= Lucy Elizabeth Bather =

English writer

Lucy Elizabeth Bather (née Blomfield; 31 March 1830 (Note: 1830 birth year is implied by her age as recorded at the censuses of 1841, 1851 and 1861. DNB has 31 March 1836. The Blomfield family bible states 12 April 1830.) – 5 September 1864), known by the pen name Aunt Lucy, was an English writer for children.

== Biography ==
Bather was the fourth daughter, by his second marriage, of Charles Blomfield, Bishop of London. She was born at Fulham, London, on 31 March 1830. Her education, like that of her brothers and sisters, was watched, and to some extent conducted, by their father, and she learned something of the classical languages.
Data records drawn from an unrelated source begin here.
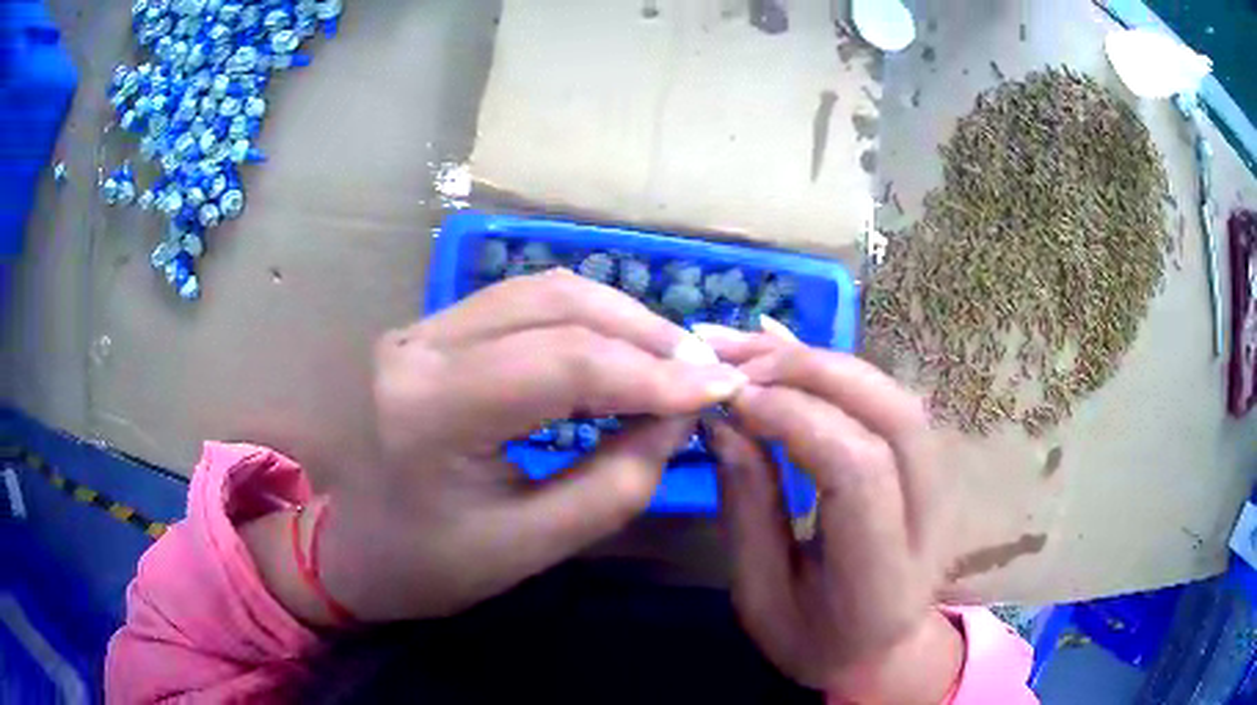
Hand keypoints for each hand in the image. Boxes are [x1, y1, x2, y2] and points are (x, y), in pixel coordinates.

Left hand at [313, 270, 747, 621]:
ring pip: (541, 291)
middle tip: (700, 369)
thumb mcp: (530, 547)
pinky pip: (520, 305)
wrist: (352, 548)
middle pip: (555, 304)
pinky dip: (582, 321)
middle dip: (642, 333)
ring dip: (616, 318)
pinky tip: (616, 351)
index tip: (718, 388)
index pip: (563, 363)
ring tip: (668, 359)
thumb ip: (617, 483)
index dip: (652, 372)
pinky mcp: (430, 329)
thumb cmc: (430, 565)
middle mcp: (419, 346)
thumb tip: (681, 415)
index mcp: (432, 410)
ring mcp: (419, 328)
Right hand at [699, 328, 960, 702]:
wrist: (886, 650)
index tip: (731, 399)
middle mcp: (929, 515)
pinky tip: (788, 348)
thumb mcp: (761, 596)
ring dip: (821, 360)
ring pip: (894, 394)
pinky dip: (836, 368)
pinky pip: (888, 399)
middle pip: (890, 413)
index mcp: (883, 569)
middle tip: (734, 357)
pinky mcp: (931, 463)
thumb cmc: (815, 640)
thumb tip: (726, 422)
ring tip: (750, 348)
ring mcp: (941, 483)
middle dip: (810, 370)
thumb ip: (749, 510)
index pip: (859, 469)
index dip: (796, 418)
On 29 August 1861 she married Arthur Henry Bather, of Meole Brace, Shropshire, fourth son of John Bather, Esq., recorder of Shrewsbury. She died at The Hall, Meole Brace, near Shrewsbury, after a very short illness, on 5 September 1864. She possessed the happy faculty of interesting the young by apt and attractive instruction, and wrote a number of stories for juvenile readers, and a volume entitled Footprints on the Sands of Time. Biographies for Young People. Dedicated to her Nephews and Nieces, by L. E. B.. The Introduction, addressed to 'My dear Young Friends', is subscribed 'Aunt Lucy', the pseudonym by which the author was best known.

== Selected works ==
- Lucy Elizabeth Bather (1860). "Footprints on the sands of time, biographies for young people, by L.E.B."